19~22年度は4.5~2.1%を確保し、23年度は21年度と同水準の3.9%を確保した。義務的経費のうち人件費は1,669万円の減となり、公債費は計画的な抑制に努めている。また23年度は、震災対策経費が生じたため補助費や貸付金等が増加したものの、財政調整基金からの繰入金や貸付金元金収入、国庫支出金の増により2億6千万円以上を確保できた。

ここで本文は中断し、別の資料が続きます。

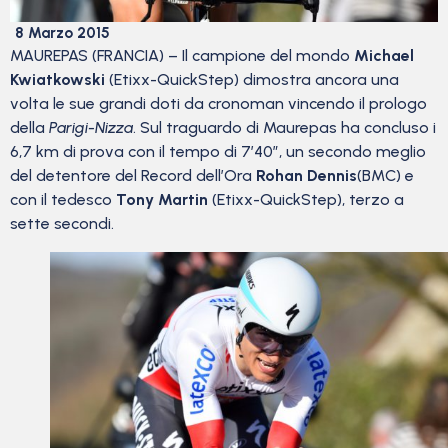
8 Marzo 2015
MAUREPAS (FRANCIA) – Il campione del mondo
Michael
Kwiatkowski
(Etixx-QuickStep) dimostra ancora una
volta le sue grandi doti da cronoman vincendo il prologo
della
Parigi-Nizza
. Sul traguardo di Maurepas ha concluso i
6,7 km di prova con il tempo di 7’40”, un secondo meglio
del detentore del Record dell’Ora
Rohan Dennis
(BMC) e
con il tedesco
Tony Martin
(Etixx-QuickStep), terzo a
sette secondi.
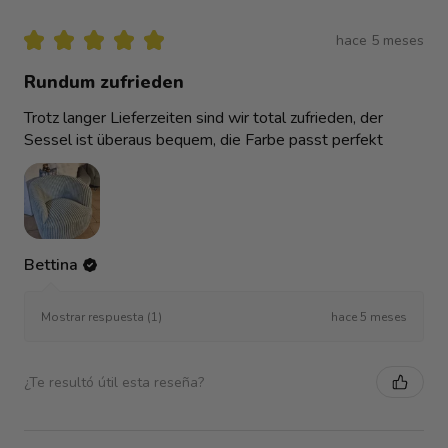
★
★
★
★
★
hace 5 meses
Rundum zufrieden
Trotz langer Lieferzeiten sind wir total zufrieden, der
Sessel ist überaus bequem, die Farbe passt perfekt
Bettina
hace 5 meses
Mostrar respuesta (1)
¿Te resultó útil esta reseña?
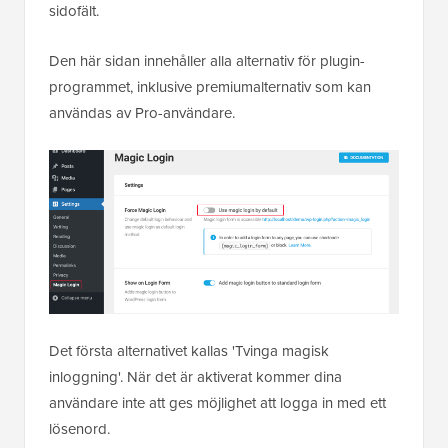
sidofält.
Den här sidan innehåller alla alternativ för plugin-
programmet, inklusive premiumalternativ som kan
användas av Pro-användare.
Det första alternativet kallas 'Tvinga magisk
inloggning'. När det är aktiverat kommer dina
användare inte att ges möjlighet att logga in med ett
lösenord.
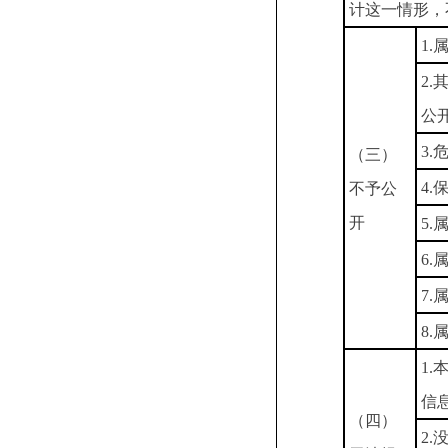
计这一情形，
1.
2
公
3.
（三）
4
不予公
开
5
6
7
8
1
信
（四）
2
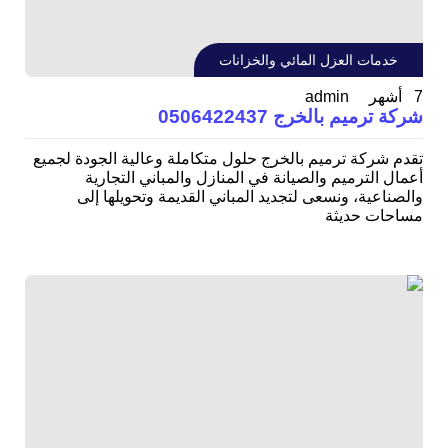
خدمات العزل المائي والخزانات
admin
7 أشهر
شركة ترميم بالخرج 0506422437
تقدم شركة ترميم بالخرج حلول متكاملة وعالية الجودة لجميع
أعمال الترميم والصيانة في المنازل والمباني التجارية
والصناعية، ونسعى لتجديد المباني القديمة وتحويلها إلى
مساحات حديثة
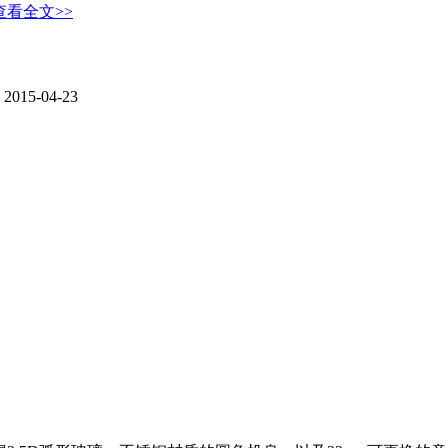
查看全文>>
15-04-23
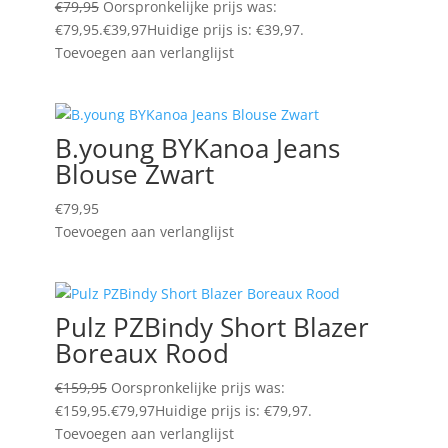
€
79,95
Oorspronkelijke prijs was:
€79,95.
€
39,97
Huidige prijs is: €39,97.
Toevoegen aan verlanglijst
B.young BYKanoa Jeans
Blouse Zwart
€
79,95
Toevoegen aan verlanglijst
Pulz PZBindy Short Blazer
Boreaux Rood
€
159,95
Oorspronkelijke prijs was:
€159,95.
€
79,97
Huidige prijs is: €79,97.
Toevoegen aan verlanglijst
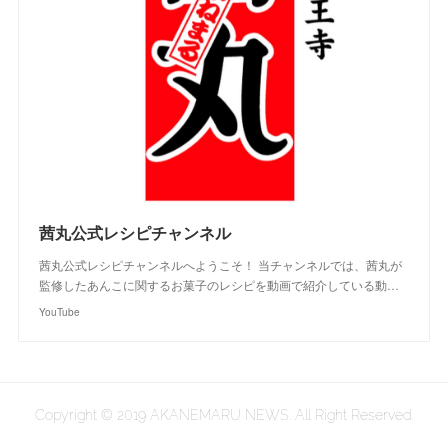
茜丸公式レシピチャンネル
茜丸公式レシピチャンネルへようこそ！ 当チャンネルでは、茜丸が
監修したあんこに関するお菓子のレシピを動画で紹介している動…
YouTube
Copyright © 2019 AKANEMARU NEWS. All Right Reserved.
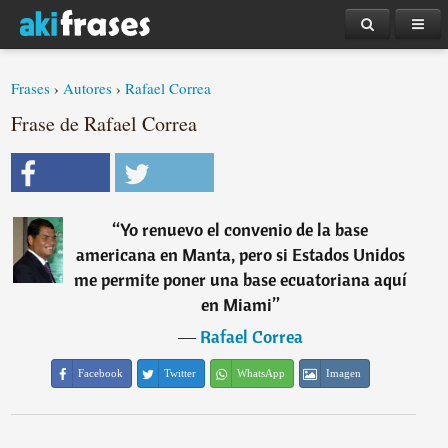
Frases
›
Autores
›
Rafael Correa
Frase de Rafael Correa
“
Yo renuevo el convenio de la base
americana en Manta, pero si Estados Unidos
me permite poner una base ecuatoriana aquí
en Miami
”
―
Rafael Correa
Facebook
Twitter
WhatsApp
Imagen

連結実質赤字比率に係る赤字・黒字の構成分析(2011年度)

分析欄

22年度に引き続き赤字はなく、全会計黒字となった。国民健康保険特別会計は、20年度に後期高齢者制度が創設されたことで安定した収納者であった後期高齢者が移行し、保険料の徴収が著しく低下した。それに対し徴収員の増加やコンビニ収納の開始などの対応を行い、23年度の徴収率は前年度比4%の増となったものの、保険給付費の増や、被保険者の所得減などに収入済額は843万円(前年度比1.8%)の減となった。介護保険特別会計においても歳入は横ばいとなっているものの、保険給付費が増となったため、実質収支は減となった。一般会計においては実質収支が1,100万円増となっているが、震災に対応するために財政調整基金を取り崩しているため、見た目以上に厳しい財政状況となっている。今後も各会計において歳出の抑制と歳入の確保に努め、黒字額の維持、増加を図っていく。

実質公債費比率(分子)の構造(2011年度)

分析欄

平成23年度は前年度比0.1ポイントの減となった。実質公債費比率は3か年平均で測定するため平成20年度と平成23年度の数値を比較することになるが、主たる要素である元利償還金が平成18年度をピークに減少傾向にあり、平成20年に比べて平成23年度の単年の数値が減少したことが、数値減少の要因となった。また、公営企業に要する経費として地方債の償還の財源に充てたと認められる一般会計からの繰入金(元利償還金)は、償還に要する経費は減少に伴い減となった。

将来負担比率(分子)の構造(2011年度)

分析欄

分子を構成する将来負担額は確実に減少傾向にあり、地方債現在高の減少、公営企業債等繰入見込額(将来の準元利償還金)の減少及び退職手当負担見込額の減少が大きな要因となった。債務負担行為は唯一減少しなかった要素であるが、土地開発公社の土地の買戻しが行われていないため、債務負担行為の利子分が年々増加していくことによるものである。将来負担額から差し引かれる充当可能財源等については平成23年度は財政調整基金から繰入金の増加等により4億円以上減となった。分母を構成する標準財政規模は、過去5年を見ると平成19年度の64億9,500万円を底に平成21年度まで回復傾向にあったが、町民税や入湯税、臨時財政対策債の減により平成23年度では、19年度を下回る63億6,366万円となった。しかし標準財政規模の減少率を将来負担額の減少率が上回ったため、将来負担比率も5年連続の減となった。